Housemarque is the studio for bullet-hell shooters, and that influence is prevalent all throughout your playing in Returnal. While I’ve never been drawn to the genre, I appreciate them and I’ve played my fair share of top down bullet-hells as a kid. Returnal may draw from those roots, but not in a way that’s going to leave the player hating what they’re doing. Many bullet-hells leave you in a panic, avoiding masses of projectiles at a blistering pace which can cause players to want to quit. I’m sure I haven’t made it to the harder enemies yet, but the current pace is challenging rather than difficult. Returnal does state at the beginning that they want to test your abilities, and that’s how it feels to me.
Combining this with Selene’s fast paced movement gives you a feeling somewhat like Control from Remedy Games. Jesse’s gameplay style is one of my favorites (and Control one of my favorite games), so watching this smaller studio get something like this right in one of their first tries in creating a third-person action game is extraordinary. You’re going to hear a lot of comparisons to Control in a lot of previews this weekend, and that’s not a bad thing. I mean, Control was a Game Of The Year winner and contender for a lot of publications, so imitating something successful is always a good thing, especially when done right.
Even though there’s a lot going on in the game, the team at Housemarque chose for this game to follow the roguelike genre, and it’s to a surprisingly skillful effect. I’m not much for roguelikes, not because I don’t like the style, but they become too repetitive for me after a while. I know, I know, this coming from the guy who plays Call Of Duty all the time, but that’s how I feel. Returnal manages to make this work because there’s a lot behind the cycle you’re playing over and over. Not only is a narrative interwoven behind your “returning” (which I definitely have no clue about, I get the feeling it’ll all make sense in the last thirty minutes), but the levels procedurally change after each death. I’m not sure if there is a limit to the changes yet, I haven’t died enough, and I did notice the level change stayed the same in subsequent cycles after I restarted Returnal, but it’s fun nonetheless.

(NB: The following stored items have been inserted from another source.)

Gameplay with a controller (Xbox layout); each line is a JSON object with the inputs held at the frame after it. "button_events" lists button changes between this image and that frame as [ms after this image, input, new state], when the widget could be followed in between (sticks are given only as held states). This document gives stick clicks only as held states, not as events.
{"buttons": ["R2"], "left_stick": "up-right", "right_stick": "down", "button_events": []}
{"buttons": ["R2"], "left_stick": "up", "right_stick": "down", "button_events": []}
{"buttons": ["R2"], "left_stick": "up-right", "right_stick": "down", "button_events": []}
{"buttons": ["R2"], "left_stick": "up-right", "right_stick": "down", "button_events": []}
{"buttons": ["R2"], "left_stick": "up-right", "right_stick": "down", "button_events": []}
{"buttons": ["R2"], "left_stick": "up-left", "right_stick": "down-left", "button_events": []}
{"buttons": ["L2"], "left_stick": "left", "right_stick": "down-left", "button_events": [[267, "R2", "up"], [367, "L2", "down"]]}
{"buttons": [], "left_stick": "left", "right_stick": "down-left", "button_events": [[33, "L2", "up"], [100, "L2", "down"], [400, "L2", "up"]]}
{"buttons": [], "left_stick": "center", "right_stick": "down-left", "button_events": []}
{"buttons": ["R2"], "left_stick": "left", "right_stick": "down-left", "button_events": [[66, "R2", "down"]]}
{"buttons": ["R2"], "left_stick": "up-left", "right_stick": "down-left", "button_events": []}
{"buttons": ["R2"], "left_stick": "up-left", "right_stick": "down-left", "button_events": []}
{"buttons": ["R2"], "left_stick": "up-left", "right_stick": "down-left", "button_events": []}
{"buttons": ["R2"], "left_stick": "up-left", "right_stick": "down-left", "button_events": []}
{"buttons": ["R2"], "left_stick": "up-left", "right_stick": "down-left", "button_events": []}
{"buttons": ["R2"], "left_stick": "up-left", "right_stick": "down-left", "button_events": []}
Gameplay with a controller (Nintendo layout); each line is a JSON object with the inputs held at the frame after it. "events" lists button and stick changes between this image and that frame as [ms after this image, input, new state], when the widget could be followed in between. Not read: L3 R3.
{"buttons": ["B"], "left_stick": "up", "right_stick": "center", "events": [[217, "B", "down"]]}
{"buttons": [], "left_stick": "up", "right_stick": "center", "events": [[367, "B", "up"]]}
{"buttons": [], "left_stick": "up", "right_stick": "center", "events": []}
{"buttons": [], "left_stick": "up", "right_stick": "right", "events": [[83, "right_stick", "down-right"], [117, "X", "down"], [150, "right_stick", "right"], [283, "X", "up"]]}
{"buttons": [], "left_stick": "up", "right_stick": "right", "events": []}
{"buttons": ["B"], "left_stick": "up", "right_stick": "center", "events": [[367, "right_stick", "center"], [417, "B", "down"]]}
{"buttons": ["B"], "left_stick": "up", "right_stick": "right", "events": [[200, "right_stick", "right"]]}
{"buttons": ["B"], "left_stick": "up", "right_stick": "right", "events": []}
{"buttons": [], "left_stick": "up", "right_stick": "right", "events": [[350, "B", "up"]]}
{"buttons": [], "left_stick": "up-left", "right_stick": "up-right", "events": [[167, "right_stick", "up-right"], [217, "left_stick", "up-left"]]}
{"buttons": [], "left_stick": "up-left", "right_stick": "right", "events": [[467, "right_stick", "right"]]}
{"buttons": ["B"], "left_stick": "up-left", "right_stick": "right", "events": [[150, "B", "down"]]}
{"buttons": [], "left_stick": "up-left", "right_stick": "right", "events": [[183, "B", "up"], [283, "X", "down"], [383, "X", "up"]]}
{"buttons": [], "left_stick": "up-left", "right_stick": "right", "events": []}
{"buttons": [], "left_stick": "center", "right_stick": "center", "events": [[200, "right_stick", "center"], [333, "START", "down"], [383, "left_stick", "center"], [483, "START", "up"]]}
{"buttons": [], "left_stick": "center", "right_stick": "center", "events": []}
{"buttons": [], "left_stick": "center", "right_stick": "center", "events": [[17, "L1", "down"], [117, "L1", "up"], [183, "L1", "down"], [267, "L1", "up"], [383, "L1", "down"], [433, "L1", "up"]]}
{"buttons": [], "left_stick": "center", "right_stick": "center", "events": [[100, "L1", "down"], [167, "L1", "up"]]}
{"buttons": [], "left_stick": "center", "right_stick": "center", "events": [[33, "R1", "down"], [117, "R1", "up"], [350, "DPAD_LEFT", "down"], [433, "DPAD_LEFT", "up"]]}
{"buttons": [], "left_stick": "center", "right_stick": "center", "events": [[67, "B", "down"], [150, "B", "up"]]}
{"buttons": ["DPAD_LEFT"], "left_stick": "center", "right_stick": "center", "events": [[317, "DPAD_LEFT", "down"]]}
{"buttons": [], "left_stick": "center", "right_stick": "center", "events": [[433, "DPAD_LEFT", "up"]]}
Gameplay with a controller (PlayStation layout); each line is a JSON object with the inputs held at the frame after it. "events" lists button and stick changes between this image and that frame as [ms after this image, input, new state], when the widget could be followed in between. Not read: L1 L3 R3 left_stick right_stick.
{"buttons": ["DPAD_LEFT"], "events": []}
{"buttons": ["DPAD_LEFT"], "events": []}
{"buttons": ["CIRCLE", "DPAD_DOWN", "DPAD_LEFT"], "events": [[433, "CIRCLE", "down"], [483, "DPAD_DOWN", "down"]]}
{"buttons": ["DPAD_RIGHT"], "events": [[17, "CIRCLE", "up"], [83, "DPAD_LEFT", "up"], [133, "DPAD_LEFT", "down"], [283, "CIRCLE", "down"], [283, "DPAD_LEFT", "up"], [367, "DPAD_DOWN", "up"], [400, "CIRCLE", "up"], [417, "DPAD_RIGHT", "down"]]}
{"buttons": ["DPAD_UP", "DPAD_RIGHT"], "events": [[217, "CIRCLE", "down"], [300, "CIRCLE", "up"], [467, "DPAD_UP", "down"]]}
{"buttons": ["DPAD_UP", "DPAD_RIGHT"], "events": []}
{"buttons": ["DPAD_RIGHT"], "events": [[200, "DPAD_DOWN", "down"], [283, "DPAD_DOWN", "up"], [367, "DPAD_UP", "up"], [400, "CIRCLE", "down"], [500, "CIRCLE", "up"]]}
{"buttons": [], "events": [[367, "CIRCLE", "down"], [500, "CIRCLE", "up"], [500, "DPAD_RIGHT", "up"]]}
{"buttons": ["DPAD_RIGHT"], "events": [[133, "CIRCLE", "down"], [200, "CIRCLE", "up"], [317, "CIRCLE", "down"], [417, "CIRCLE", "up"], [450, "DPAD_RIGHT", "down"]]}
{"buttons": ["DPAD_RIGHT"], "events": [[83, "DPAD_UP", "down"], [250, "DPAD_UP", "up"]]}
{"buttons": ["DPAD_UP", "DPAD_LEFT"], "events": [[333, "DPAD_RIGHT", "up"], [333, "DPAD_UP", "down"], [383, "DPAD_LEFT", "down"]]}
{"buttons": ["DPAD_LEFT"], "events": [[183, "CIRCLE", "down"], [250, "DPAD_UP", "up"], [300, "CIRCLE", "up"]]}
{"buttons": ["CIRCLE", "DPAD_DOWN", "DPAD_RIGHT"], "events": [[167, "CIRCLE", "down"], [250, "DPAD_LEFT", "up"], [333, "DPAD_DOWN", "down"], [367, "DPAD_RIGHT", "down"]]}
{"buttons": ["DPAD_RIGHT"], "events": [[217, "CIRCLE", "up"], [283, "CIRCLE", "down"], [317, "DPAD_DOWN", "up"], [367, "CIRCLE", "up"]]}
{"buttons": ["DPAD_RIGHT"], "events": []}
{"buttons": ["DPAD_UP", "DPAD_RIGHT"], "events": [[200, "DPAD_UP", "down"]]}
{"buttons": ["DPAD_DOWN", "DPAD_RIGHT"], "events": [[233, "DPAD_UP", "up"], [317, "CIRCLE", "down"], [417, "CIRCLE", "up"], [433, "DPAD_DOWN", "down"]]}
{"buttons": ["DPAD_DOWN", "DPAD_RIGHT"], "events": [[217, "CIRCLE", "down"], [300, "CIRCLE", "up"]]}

There’s truly so much more I want to talk about when it comes to Returnal, but I don’t know enough to give you a full breakdown. There’s still so much of the mystery of the story I don’t know, I don’t have the complete grasp of the inventory, gear, and weaponry yet, and there are plenty more biomes of Atropos to discover. Unfortunately, you’re just going to have to wait for me to finish the game and write up our full review that’ll drop around Returnal’s launch on April 30th. That is, if I can find the time to put it down.